Opinião

Letras | Uma Mulher Aparentemente Viva, Cláudia R. Sampaio

21 jul 2022 11:25

Desenvolve-se em onze capítulos onde a Mulher, a Poeta “dialogam” com o Leitor, que será ele também um espelho ou assistente para sua própria ponderação

É uma poeta e pintora nascida em Lisboa já contando seis livros. Entre eles, Já não me deito em pose de morrer, Outro nome para a solidão ou o raríssimo A primeira urina da manhã.

É artista residente do projecto Manicómio. Tem uma escrita ímpar e uma visão do mundo tão particular como urgentemente familiar.

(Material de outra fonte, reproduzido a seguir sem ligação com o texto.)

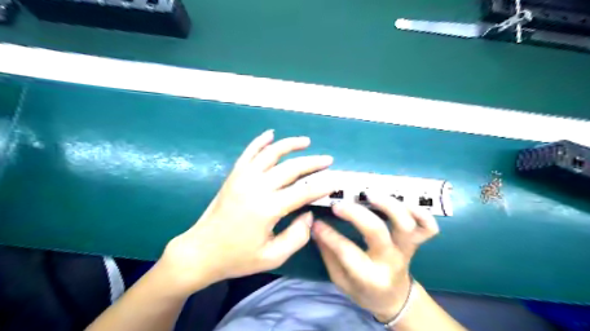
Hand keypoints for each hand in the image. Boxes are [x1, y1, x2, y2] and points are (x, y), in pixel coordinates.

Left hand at [159, 131, 332, 295]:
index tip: (335, 182)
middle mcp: (257, 187)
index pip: (303, 192)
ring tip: (306, 141)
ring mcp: (243, 178)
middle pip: (291, 168)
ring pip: (271, 154)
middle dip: (313, 163)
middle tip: (328, 160)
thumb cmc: (237, 257)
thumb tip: (309, 215)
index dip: (322, 186)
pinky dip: (260, 141)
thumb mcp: (273, 257)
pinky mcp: (234, 175)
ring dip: (290, 144)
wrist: (201, 251)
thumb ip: (297, 237)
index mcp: (268, 208)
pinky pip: (249, 152)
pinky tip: (270, 133)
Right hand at [313, 194, 436, 323]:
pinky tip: (403, 202)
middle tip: (338, 205)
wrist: (395, 298)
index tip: (316, 223)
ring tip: (369, 194)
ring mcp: (406, 250)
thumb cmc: (364, 291)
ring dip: (388, 204)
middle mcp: (390, 261)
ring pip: (405, 224)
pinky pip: (428, 227)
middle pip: (376, 231)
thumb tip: (316, 228)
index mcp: (370, 277)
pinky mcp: (416, 243)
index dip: (329, 234)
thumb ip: (329, 254)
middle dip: (355, 214)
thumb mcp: (340, 281)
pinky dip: (421, 212)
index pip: (346, 251)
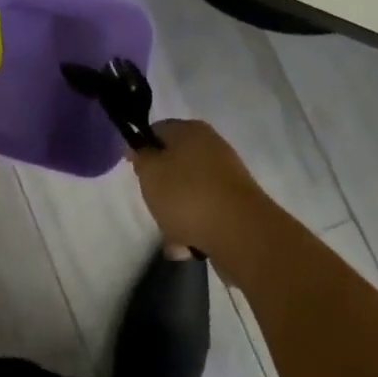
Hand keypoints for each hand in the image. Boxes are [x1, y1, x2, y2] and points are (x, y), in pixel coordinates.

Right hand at [128, 119, 269, 257]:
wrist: (241, 233)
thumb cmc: (187, 195)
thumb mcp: (151, 172)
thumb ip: (141, 157)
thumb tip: (141, 148)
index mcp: (191, 130)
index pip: (157, 130)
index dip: (142, 149)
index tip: (136, 173)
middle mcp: (211, 147)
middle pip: (173, 165)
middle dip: (161, 190)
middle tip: (154, 206)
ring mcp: (227, 177)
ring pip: (188, 193)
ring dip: (176, 215)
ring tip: (174, 236)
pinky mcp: (236, 205)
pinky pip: (206, 213)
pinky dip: (196, 228)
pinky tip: (191, 246)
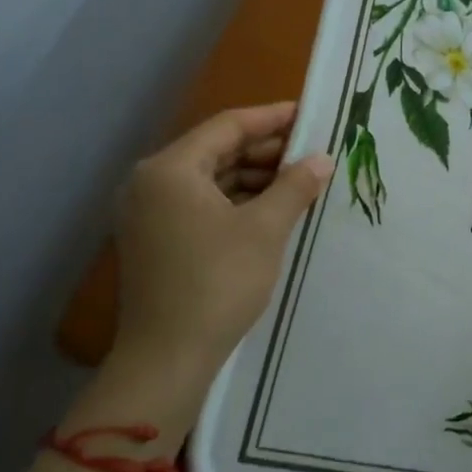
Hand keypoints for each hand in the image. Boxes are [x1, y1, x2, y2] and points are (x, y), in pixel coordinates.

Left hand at [109, 102, 331, 392]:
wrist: (167, 358)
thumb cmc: (218, 283)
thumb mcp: (266, 229)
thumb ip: (295, 185)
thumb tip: (322, 159)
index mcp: (170, 170)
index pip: (228, 126)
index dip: (272, 117)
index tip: (311, 114)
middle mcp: (151, 183)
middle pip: (217, 150)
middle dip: (266, 150)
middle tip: (312, 151)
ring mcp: (149, 212)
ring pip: (211, 178)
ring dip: (254, 176)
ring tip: (300, 180)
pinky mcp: (156, 238)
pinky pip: (201, 202)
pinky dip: (237, 200)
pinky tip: (272, 208)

Basta sabermos olhar para dentro e buscar-nos nas vicissitudes do pensamento. Desde que busquemos conhecer até nas próprias vergonhas quotidianas. Desde que tomei conhecimento da obra de Cláudia R. Sampaio (CRS), e numa crescente odisseia naquilo que é o universo poético em oposto à contracção de tudo o quanto conheci (e que aos poucos vai deixando de ter uso) mudou também a minha visão em relação a coisas de capital importância na vida. O universo feminino e a vastidão/complexidade dos pensamentos e emoções, a solidão, a doença mental, as pessoas em particular. Uma mulher que escreve como poeta a profundidade do ser e da alma até ao ínfimo pormenor dessas mesmas vergonhas humanas/intimidade do ser no seu quotidiano. Como se ambas coexistissem.

Numa escrita feminina, da mulher e do Eu, ela explora mais além aquilo que acaba por nos afectar a todos como seres humanos. Pode até se transformar masculina, em campo ou lírio, para nos fazer entender o que é uma mulher e essa complexidade da vivência feminina.

As primeiras páginas deste seu novo livro são preenchidas com as suas pinturas, ou numa outra forma de dizer, a sua poesia visual, imagética. Desenvolve-se em onze capítulos onde a Mulher, a Poeta “dialogam” com o Leitor, que será ele também um espelho ou assistente para sua própria ponderação nos temas da mulher lúcida e do seu oposto, da mulher e a solidão, da assunção do Eu e da dignidade, de quem somos se não tivermos ninguém.

É um exercício vivo da luta e de como a poesia pode vencer no final, nem que seja por aceitarmos que “por agora estamos vivos”, o que em si é um crédito poderoso para o amanhã nestes tempos de grande incerteza.